DENVER (CN) - Two more lawsuits blame a lack of security for allowing the deadly July 20 shooting rampage at a Century 16 theater in Aurora, Colo.
Jerri Jackson, the mother of Matthew McQuinn, who allegedly "used his body to shield his girlfriend from gunfire," claims Cinemark could have prevented her son's death.
In a separate lawsuit, Dion Rosborough and Ryan Lumba, who were both shot during the attack, say the inaction of Cinemark's employees allowed fellow moviegoer Alexander Boik to die of his injuries.
Boik, his father and Tony Briscoe joined Rosborough and Lumba in suing Cinemark USA dba Century 16 Aurora.
The two lawsuits, filed this week in Federal Court, echo two complaints in September that described the horror of the gunman's rampage at a midnight showing of "The Dark Knight Rises."
All four suits do not identify "the gunman," but describe in vivid detail the strategy of the shooting and its aftermath.
Suspect James Holmes faces charges of murder and attempted murder for the shooting spree that left 12 dead and 58 injured.
After buying a ticket, the gunman allegedly went in and out of the darkened theater several times, bringing in a "virtual arsenal" from his car outside, including ammunition, body armor and a gas mask, according to the lawsuits. He infiltrated the theater with "fully loaded shotguns, an AR-15 assault rifle, one or more fully loaded, automatic Glock handguns, and several tear gas canisters," his victims say.
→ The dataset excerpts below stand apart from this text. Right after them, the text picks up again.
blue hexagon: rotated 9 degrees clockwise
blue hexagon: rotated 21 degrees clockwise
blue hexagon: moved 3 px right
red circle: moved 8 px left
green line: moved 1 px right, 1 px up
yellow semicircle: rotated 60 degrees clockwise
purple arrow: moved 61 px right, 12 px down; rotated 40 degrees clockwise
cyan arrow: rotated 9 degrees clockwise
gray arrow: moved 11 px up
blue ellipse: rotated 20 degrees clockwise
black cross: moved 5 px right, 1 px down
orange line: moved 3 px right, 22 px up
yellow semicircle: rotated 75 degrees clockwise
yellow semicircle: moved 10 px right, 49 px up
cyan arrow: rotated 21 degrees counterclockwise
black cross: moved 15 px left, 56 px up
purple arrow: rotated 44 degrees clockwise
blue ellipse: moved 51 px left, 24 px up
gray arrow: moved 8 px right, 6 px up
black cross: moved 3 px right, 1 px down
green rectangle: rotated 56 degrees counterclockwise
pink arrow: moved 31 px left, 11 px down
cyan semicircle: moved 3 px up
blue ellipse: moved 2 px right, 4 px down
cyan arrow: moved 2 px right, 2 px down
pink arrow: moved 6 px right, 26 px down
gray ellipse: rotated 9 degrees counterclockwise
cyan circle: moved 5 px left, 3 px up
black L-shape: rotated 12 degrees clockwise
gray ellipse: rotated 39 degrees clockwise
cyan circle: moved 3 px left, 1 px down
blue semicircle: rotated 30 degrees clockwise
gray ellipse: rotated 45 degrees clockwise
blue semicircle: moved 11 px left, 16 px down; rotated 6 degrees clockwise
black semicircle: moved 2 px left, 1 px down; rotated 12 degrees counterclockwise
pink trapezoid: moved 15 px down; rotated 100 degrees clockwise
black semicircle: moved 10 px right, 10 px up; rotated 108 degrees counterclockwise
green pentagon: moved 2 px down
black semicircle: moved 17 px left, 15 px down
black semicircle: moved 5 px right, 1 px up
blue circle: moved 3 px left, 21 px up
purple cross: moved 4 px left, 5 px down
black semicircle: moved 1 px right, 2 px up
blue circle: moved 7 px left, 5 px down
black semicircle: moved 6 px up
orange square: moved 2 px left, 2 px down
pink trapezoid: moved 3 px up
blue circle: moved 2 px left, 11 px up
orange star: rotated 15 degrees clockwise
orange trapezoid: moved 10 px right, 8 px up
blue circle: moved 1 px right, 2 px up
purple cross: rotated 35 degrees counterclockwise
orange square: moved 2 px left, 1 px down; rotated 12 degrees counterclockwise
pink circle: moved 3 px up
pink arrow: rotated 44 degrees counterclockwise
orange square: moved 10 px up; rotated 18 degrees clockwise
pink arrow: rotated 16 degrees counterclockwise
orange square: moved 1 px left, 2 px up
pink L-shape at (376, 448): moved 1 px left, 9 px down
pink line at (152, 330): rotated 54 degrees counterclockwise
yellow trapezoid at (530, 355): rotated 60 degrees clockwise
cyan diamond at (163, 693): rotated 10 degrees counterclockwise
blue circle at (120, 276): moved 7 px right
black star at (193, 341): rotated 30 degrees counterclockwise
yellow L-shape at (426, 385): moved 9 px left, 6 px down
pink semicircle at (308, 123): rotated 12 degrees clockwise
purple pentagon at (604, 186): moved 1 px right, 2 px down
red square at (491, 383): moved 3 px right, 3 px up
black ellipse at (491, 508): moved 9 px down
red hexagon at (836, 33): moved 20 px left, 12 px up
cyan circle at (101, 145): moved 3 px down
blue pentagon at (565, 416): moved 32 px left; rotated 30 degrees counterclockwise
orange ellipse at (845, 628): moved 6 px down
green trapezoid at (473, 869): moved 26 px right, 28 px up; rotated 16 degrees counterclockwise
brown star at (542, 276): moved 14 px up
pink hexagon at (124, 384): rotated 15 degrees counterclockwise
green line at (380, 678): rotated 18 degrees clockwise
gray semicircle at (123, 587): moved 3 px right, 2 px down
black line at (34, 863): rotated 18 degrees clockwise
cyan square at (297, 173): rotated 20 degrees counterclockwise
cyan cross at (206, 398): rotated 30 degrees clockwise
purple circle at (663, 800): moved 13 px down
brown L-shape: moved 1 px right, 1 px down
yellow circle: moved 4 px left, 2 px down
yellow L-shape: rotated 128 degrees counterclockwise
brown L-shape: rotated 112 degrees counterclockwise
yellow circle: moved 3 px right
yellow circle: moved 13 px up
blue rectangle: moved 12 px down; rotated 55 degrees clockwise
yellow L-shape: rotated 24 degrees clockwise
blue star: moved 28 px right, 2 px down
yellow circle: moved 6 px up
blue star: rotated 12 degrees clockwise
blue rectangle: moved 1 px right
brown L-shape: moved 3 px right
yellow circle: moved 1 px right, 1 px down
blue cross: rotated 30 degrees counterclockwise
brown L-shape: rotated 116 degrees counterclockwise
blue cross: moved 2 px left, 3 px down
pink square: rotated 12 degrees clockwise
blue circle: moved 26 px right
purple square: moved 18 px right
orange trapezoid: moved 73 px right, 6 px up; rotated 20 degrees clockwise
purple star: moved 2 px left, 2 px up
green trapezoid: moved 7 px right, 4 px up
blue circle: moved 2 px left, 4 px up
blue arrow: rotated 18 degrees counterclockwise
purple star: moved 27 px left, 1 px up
"After the initial episode after the throwing of the tear gas canisters, the gunman continued to shoot at people for several minutes," Rosborough and Lumba claim. "Throughout this shooting, the theater lights remained very low or off and the film continued to play upon the screen."
They say "no alarm was sounded or action taken by any theater employee to assist in the evacuation of the many people in Auditorium 9," and "the gunman continued shooting into the auditorium until such time as his weapon jammed or ceased working, at which time the shooting stopped."
"[N]o employee, security person, or any other theater personnel intervened during the incident, nor immediately following the incident when the gunman exited once again through the exterior door of Auditorium 9 and went to his car," the lawsuit states.
The allegations in the two latest complaints are substantially similar to those made in the first two civil lawsuit against Cinemark.
Both complaints say Cinemark should have staffed security guards on the night of the shooting, citing "previous disturbances" at nighttime showings, including "at least one shooting involving gang members."
Further, they say the lack of alarms and locking mechanisms throughout the complex allowed the gunman to stalk the grounds unimpeded.
"Any person who wished to make a surreptitious and unauthorized entry into the theater could easily determine that the lack of security personnel and lack of any alarm on the door at the right, front by the screen of auditorium would allow them to leave the theater, and re-enter without fear of being discovered, interfered with, monitored or stopped," Jackson claims.
The alleged failure of Cinemark staff to try to help the victims or establish order amid the chaos is a recurring theme in both complaints.
"Even after the gunman left the theater and there was no further gunfire, for many minutes no theater personnel took action to assist the injured who were still in Auditorium 9," according to Jackson's complaint.
"It took several minutes for law enforcement to finally arrive. During the entirety of the time, the movie continued playing and the house lights remained very low or off."
The Rosborough complaint also blames Cinemark for failing to adequately train its employees in emergency response techniques.
The plaintiffs in both lawsuits seek unspecified damages for premises liability, negligence and wrongful death.
Jackson is represented by Jerome Malman.
Rosborough, Lumba, Briscoe and Boik are represented by Michael Sawaya with Sawaya, Rose, McClure & Wilhite in Denver.